The search used for the optimal rotation is the old-fashioned golden-section search algorithm, which has the advantage of being derivative-free, but has quite slow convergence (slower than binary chop!) and also makes rather strong assumptions about the input.
(An alternative way to match against a template that is insensitive to translation, scaling, and rotation, though not aspect ratio, would be least-squares linear regression in ℂ, the complex-number field. I’ve never done linear regression in ℂ, but I think it’s a straightforward extension of linear regression in ℝ.)
One approach to improving the algorithm would be to use more robust statistics. For example, you could use the standard deviation or quantiles to determine the X and Y scaling factors, and you could use an angle that depends in some way on all the points instead of just the first point to get the initial rotation.
Perhaps a simpler approach, though, is to use a generic optimization algorithm. The function to optimize is already present: it’s the average Euclidean distance from the points of the transformed input stroke to the corresponding points of the template stroke. The objective is to find the transformation that minimizes it; the translation in X and Y, rotation around some arbitrary center, and scaling in X and Y, form five continuously variable parameters out of the six in an arbitrary 2-D affine transformation. (The sixth missing parameter is diagonal shear, and I’m not sure it should be omitted.) With modern automatic differentiation, it should be straightforward to use a generic optimization algorithm like Adam or a quasi-Newton method to search this parameter space for the best fit. This would probably result in a much simpler algorithm, and possibly a faster one as well.

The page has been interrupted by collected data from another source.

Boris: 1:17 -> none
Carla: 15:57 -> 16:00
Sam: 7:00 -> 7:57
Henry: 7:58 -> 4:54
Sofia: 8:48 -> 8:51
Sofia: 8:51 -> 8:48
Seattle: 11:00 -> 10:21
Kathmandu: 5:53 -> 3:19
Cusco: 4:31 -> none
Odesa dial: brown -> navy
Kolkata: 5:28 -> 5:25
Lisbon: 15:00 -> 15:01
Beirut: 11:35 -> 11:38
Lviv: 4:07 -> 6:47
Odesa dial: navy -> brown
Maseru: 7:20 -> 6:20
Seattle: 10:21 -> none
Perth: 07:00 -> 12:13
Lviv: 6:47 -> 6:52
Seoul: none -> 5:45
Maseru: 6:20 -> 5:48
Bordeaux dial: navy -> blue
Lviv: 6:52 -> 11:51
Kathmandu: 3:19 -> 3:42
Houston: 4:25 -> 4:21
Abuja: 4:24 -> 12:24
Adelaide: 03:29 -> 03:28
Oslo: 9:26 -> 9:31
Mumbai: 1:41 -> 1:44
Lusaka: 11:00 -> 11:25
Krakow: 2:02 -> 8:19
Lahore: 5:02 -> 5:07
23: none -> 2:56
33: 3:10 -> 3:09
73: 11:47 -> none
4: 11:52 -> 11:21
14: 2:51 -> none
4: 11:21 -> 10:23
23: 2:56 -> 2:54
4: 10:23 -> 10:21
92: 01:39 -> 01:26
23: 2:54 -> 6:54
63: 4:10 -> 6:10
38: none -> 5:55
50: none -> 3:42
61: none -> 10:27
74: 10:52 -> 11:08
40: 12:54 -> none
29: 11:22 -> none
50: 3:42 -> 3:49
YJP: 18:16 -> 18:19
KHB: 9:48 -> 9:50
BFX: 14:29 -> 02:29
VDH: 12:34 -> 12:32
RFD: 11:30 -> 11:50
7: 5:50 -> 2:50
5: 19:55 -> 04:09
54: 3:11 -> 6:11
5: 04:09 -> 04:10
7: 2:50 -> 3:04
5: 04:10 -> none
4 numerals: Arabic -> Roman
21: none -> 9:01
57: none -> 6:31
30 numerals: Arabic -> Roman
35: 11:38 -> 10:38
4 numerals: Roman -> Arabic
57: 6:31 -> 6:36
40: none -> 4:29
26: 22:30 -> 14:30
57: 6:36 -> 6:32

This also allows extreme aspect ratios and rotations to be penalized in a smoother fashion than the original $1-recognizer algorithm.
Using a better resampling algorithm would probably help somewhat as well.
Another issue with the algorithm is that it doesn’t really permit any kind of indexing of the templates; if you are matching each new unistroke against a database of 10,000 64-point templates, it is going to take 640,000 Euclidean-distance computations.
The above hacks don’t help much with indexing, but perhaps absurdly-downsampled versions of the gesture and templates could be used to get a linear speedup on to searching a large index of candidate glyphs — like 4 or 8 points. Some kind of interval-arithmetic categorization or something is needed if you’re going to get a superlinear speedup — some way to put a lower bound on the best distance to any template in a given group, so that you can avoid iterating over the templates in the group.
Alternatively, you might be able to use linear-algebra techniques to speed up the search; if a smallish number of low-dimensional subspaces nearly contain most of the templates (as determined by PCA on subsets of the templates), you can project a user stroke onto each of those subspaces to find out which are plausible candidates (and which are too far away), then perhaps use a k-d tree on the remaining principal components.